With the oil spill crisis currently ensuing in the Gulf of Mexico, many more people are starting to think very seriously about the environment. An interactive multimedia performance project that recently debuted at CalArts asked participants to consider how often they are given the chance to hold the fate of Earth's environmental condition in their own hands and then be able to change it instantaneously?
The work utilizes a large fabric controller, which can be manipulated by the audience. Environmental images are projected onto a circular fabric from directly above, while the audience’s movements trigger changes in the sonic and visual landscape, generating and advancing the piece. (See photo gallery and video posted above to view the work in action.)
"The piece explores the individual's role and affect within an ecosystem, and engages audience members to cooperate and to further gain awareness of human impact on the environment," explains Smith. She and co-collaborator Kagaya premiered the piece in CalArts’ Main Gallery in early May before embarking on a two-city tour with the work.
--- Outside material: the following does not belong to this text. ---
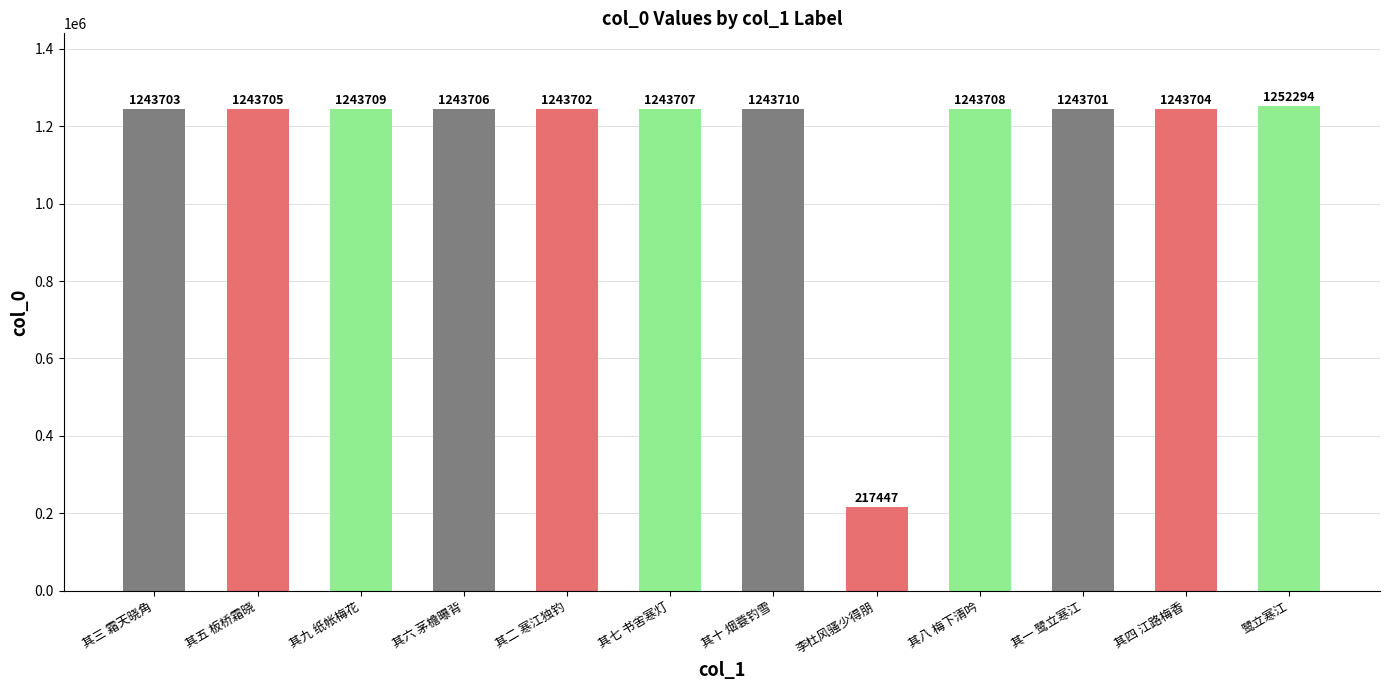

What is the value of the 8th bar from the left?

217447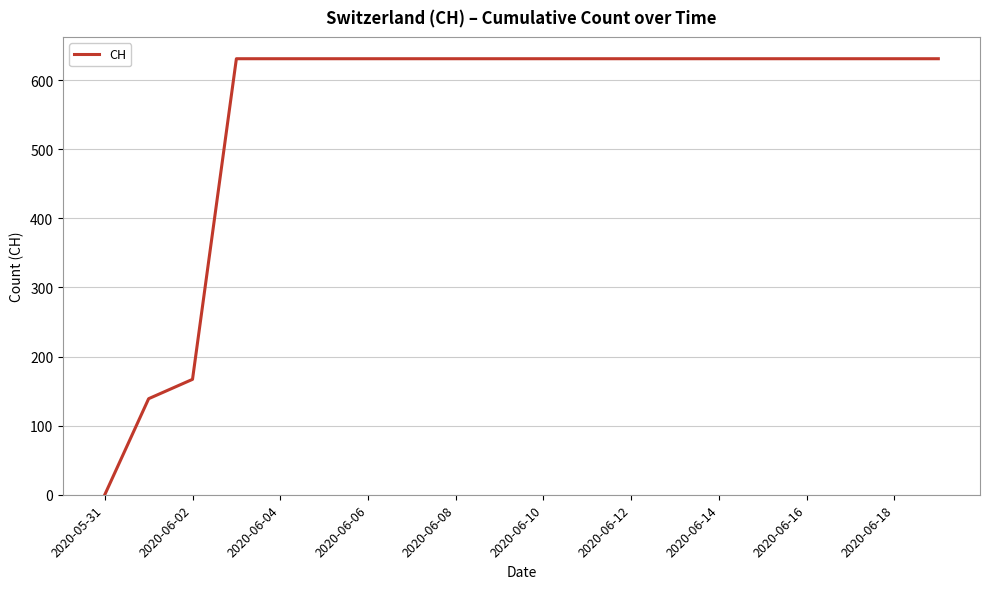

What is the difference between the maximum and minimum values?

631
"Our idea gives others the opportunity of self-discovery through a global perspective, encapsulated in a fun, portable, audio-visual and interactive environment," adds Kagaya. The duo recently showcased the work at the Megapolis Audio Festival in Baltimore, followed by the Re-New Digital Arts Festival in Copenhagen, Denmark.
UPDATE 6/3/2010: The International Alliance for Women in Music has selected Concert Earth to receive Honorable Mention for the 2010 Ruth Anderson Prize for a new sound installation with electro-acoustic music.